How do you solve for the limit of this series? I need to take the limit of this summation so that I kind find out whether it converges or diverges. The equation is:
$$\sum_{k=1}^\infty \frac{4}{k+4}$$
What I have tried so far is the following:
$$\lim_{k \rightarrow \infty} \frac{k+4}{(k+1)+4}$$
Which then gives us $\frac{4}{4} = 1$, however I know that this is incorrect. How do your properly take the limit of the summation?
 A: If you're just trying to find out weather it converges or diverges, you don't need to actually find its limit.
Instead try a comparison test with the Harmonic Series $$\sum_{n=1}^{\infty}\frac{1}{n}$$
This definitely diverges as it's a p-series with p=1
A: By the integral test: $\sum_{k=1}^{\infty} \frac{4}{k+4}>4\int_{1}^{\infty} \frac{1}{x+4}dx=\infty$. 
A: Try this: $$\lim_{k\to \infty} \frac{4}{k+4} = \lim_{k\to \infty} \frac{\frac{4}{k}}{1+\frac{4}{k}} = 0$$
So the limit divergence test is inconclusive.

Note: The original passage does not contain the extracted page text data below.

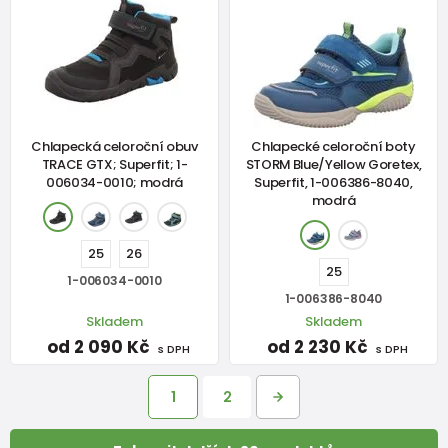
Chlapecká celoroční obuv
Chlapecké celoroční boty
TRACE GTX; Superfit; 1-
STORM Blue/Yellow Goretex,
006034-0010; modrá
Superfit, 1-006386-8040,
modrá
25
26
25
1-006034-0010
1-006386-8040
Skladem
Skladem
od 2 090 Kč
od 2 230 Kč
s DPH
s DPH
1
2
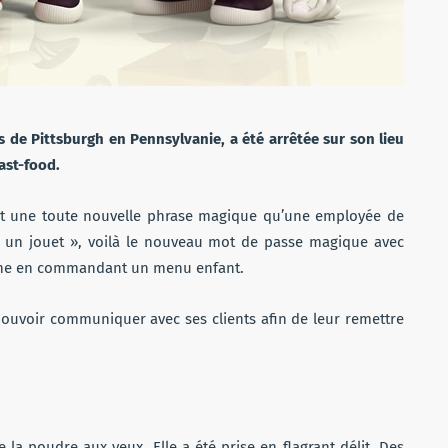
 de Pittsburgh en Pennsylvanie, a été arrêtée sur son lieu
ast-food.
est une toute nouvelle phrase magique qu’une employée de
r un jouet », voilà le nouveau mot de passe magique avec
roïne en commandant un menu enfant.
ouvoir communiquer avec ses clients afin de leur remettre
 la poudre aux yeux. Elle a été prise en flagrant délit. Des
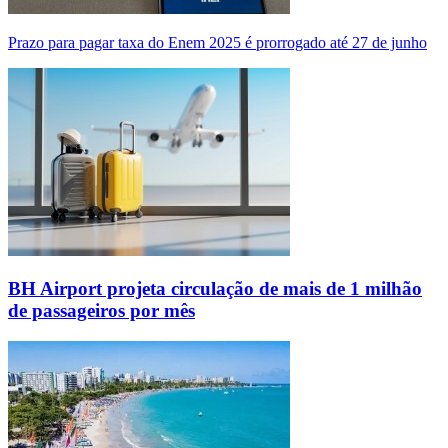
Prazo para pagar taxa do Enem 2025 é prorrogado até 27 de junho
BH Airport projeta circulação de mais de 1 milhão
de passageiros por mês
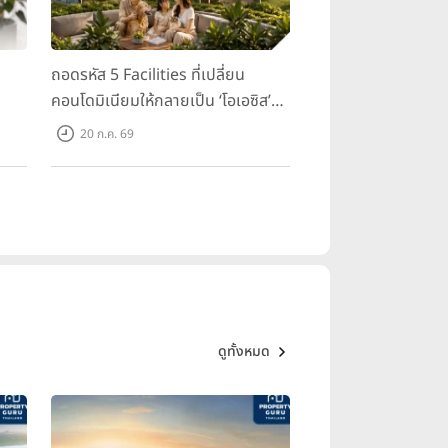
ถอดรหัส 5 Facilities ที่เปลี่ยน
คอนโดมิเนียมให้กลายเป็น ‘โอเอซิส’
ส่วนตัวกลางเมือง
20 ก.ค. 69
ดูทั้งหมด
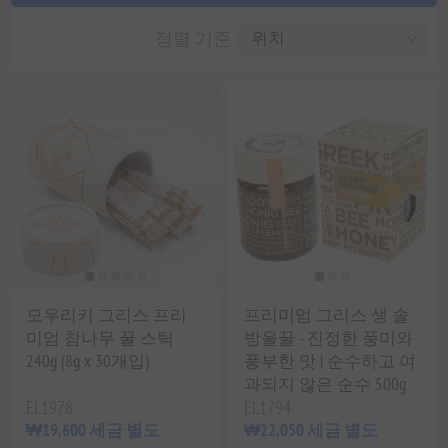
정렬 기준 :
모우리키 그리스 프리
프리미엄 그리스 생 솔
미엄 참나무 꿀 스틱
방울꿀 - 진정한 풍미와
240g (8g x 30개입)
풍부한 맛 | 순수하고 여
과되지 않은 순수 500g
EL1978
EL1794
₩19,600 세금 별도
₩22,050 세금 별도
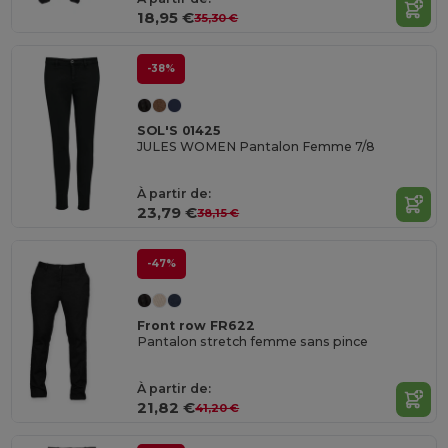
18,95 €
35,30 €
-38%
SOL'S 01425
JULES WOMEN Pantalon Femme 7/8
À partir de:
23,79 €
38,15 €
-47%
Front row FR622
Pantalon stretch femme sans pince
À partir de:
21,82 €
41,20 €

But in general, that series diverges because it's a constant times a deleted series of a harmonic series.
A: When n is large enough,
\begin{align}
   \sum_{k=1}^n \frac{4}{k+4}
   &= 4\sum_{k=1}^n\frac{1}{k+4}\cr
   &= 4\sum_{k=5}^n\frac{1}{k}\cr
\end{align}
Since we know
$$\lim_{n \to \infty}\sum_{k=5}^n\frac{1}{k} = \infty$$
Then $\sum_{k=1}^\infty \frac{4}{k+4}$ diverges
A: For $k\geq 1$,
$$
\frac{4}{4+k}=\frac{1}{1+\frac{k}{4}}> \frac{1}{1+k}
$$
But, for $N\geq 1$
$$
\sum_{k=1}^{N}\frac{1}{1+k}=\frac{1}{2}+\frac{1}{3} + \ldots + \frac{1}{N+1}= \big(\sum_{k=1}^{N}\frac{1}{k}\big)+ \big(\frac{1}{N+1}-1\big)
$$
So, since the harmonic series diverges, given any $M>0$, you can find an index $N$ such that $\sum_{1}^{N} 1/k > M+1$, and since $1/(N+1)-1 > -1$, for that same index N, $\sum_{1}^{N}1/(1+k)>M$, and $\sum 1/(1+k)$ diverges.
Therefore, $\sum 4/(4+k)$ also diverges, by the comparison test.